**Görev 1**. Anti-semitizm metnine göre Yahudilerin Avrupa'da belli dönemlerde katliamlara ve sürgünlere uğramasının nedenini bir iki cümleyle açıklayın.
**Görev 2**.
Anti-semitizm metnine dayanarak aşağıdaki soruları kısaca yanıtlayın.
(a) Nazi rejiminin Yahudilere yönelik soykırımı hangi savaş sırasında uygulanmıştır?
(b) Nasyonel Sosyalizm hangi ideolojinin en ekstrem örneği olarak tanımlanmaktadır?
(c) Yahudilerin yanı sıra hangi iki topluluk sistematik biçimde katledilmiştir?
**Görev 3**. Anti-semitizm metnini kaldığı yerden sürdürün.

**Metin**.

****************

Tarihsel olarak Avrupa coğrafyası anti-semitizm ya da Yahudi karşıtlığının merkezi olmuştur. Bu ırkçılık ve nefret sonucu Yahudiler, Avrupa'da belli periyodlarla pogrom denilen katliamlara ve sürgünlere maruz kalmışlardır. Bu katliamların en sistematik ve ağır olanı ise II. Dünya Savaşı sırasında Nazi rejimi tarafından Yahudilere yönelik uygulanan soykırımdır. Biyolojik ırkçılık ideolojisinin en ekstrem örneği olan Nasyonel Sosyalizm sadece Yahudileri hedef almamış aynı zamanda Romanlar ve Sintiler de sistematik bir biçimde katledilmiştir.

****************

**Sağlanan Veriler**.
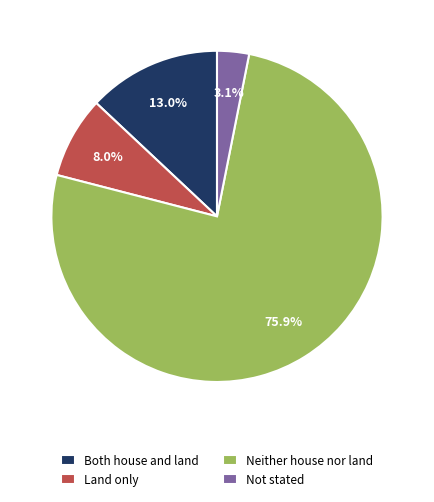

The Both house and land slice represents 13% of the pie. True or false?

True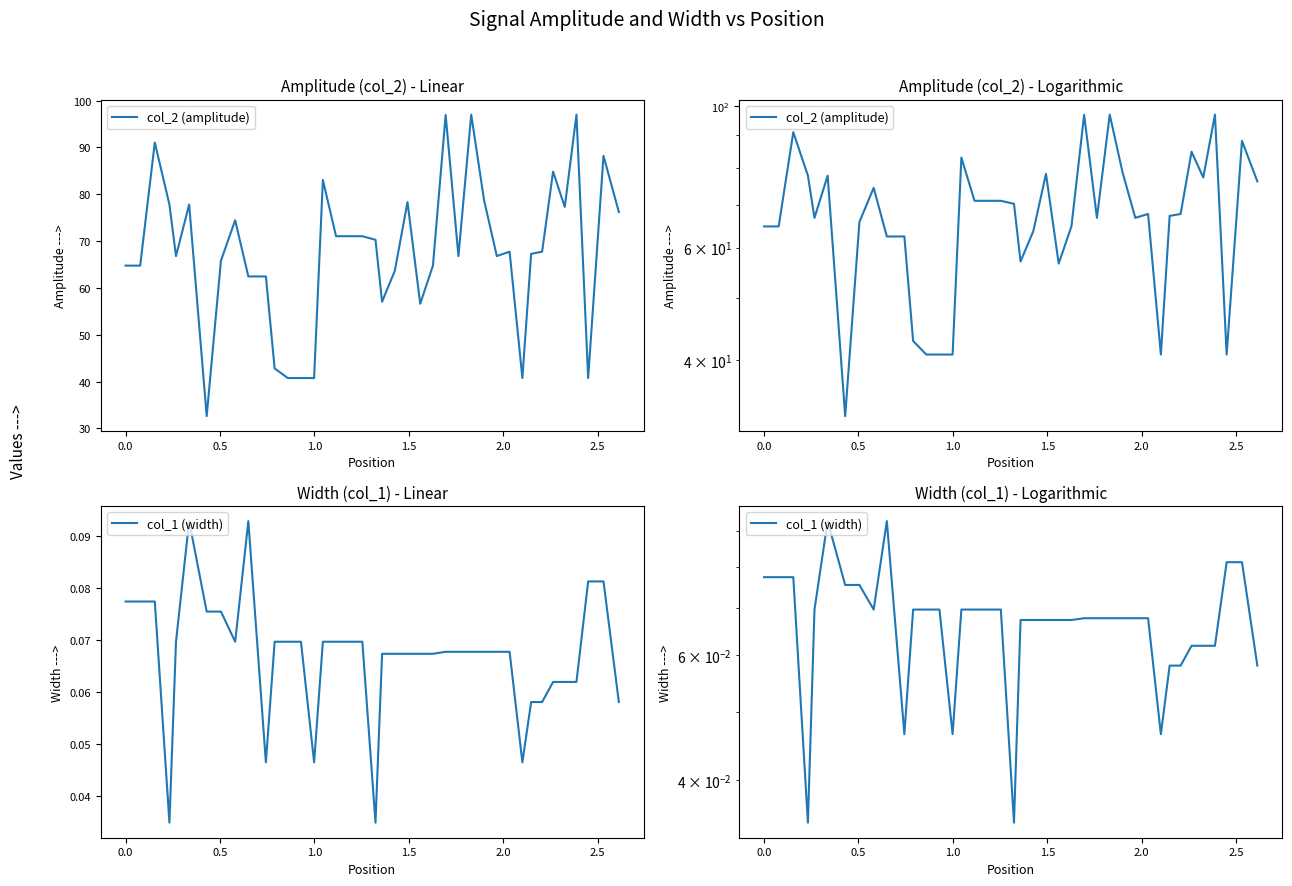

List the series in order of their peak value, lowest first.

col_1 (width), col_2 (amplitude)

****************

**Yazılı Yanıt 1**. Metne göre bunun nedeni, Avrupa'da tarihsel olarak merkezi bir yer tutan anti-semitizm, yani Yahudilere yönelik ırkçılık ve nefrettir. Yahudiler bu ırkçılık ve nefret sonucunda pogrom denilen katliamlara ve sürgünlere maruz kalmıştır.

**Yazılı Yanıt 2**.
(a) II. Dünya Savaşı
(b) Biyolojik ırkçılık
(c) Romanlar ve Sintiler

**Yazılı Yanıt 3**.
Diğer taraftan ırkçılık ve soykırım suçunun Avrupa tarihinde sadece Nazilere has olmadığı da tarihsel bir gerçektir. Özellikle sömürgecilik çağı ile birlikte İspanyol, Portekiz, Felemenk, Belçikalı, Fransız ve İngiliz sömürgeciler Amerika kıtası, Afrika ve Avustralya'da benzeri görülmemiş katliamlar ve etnik temizlik ile milyonlarca sayıda yerliyi yok etmişlerdir.
Bu çerçevede 1492 yılında Endülüs'ün İspanyollar tarafından tamamen ele geçirilmesi ile orada yaşayan Müslümanve Yahudilerin bir kısmının Osmanlı İmparatorluğu'na sığındığı hepimizin malumu. Zira İslamiyet ehli kitap olarak nitelediği Yahudiler ve Hristiyanların can, mal ve din güvenliğini garanti altına almıştır. Bundan dolayı bugün İslam dünyasında halen binlerce yıllık kiliseler ve sinagoglar ayakta durmaktadır.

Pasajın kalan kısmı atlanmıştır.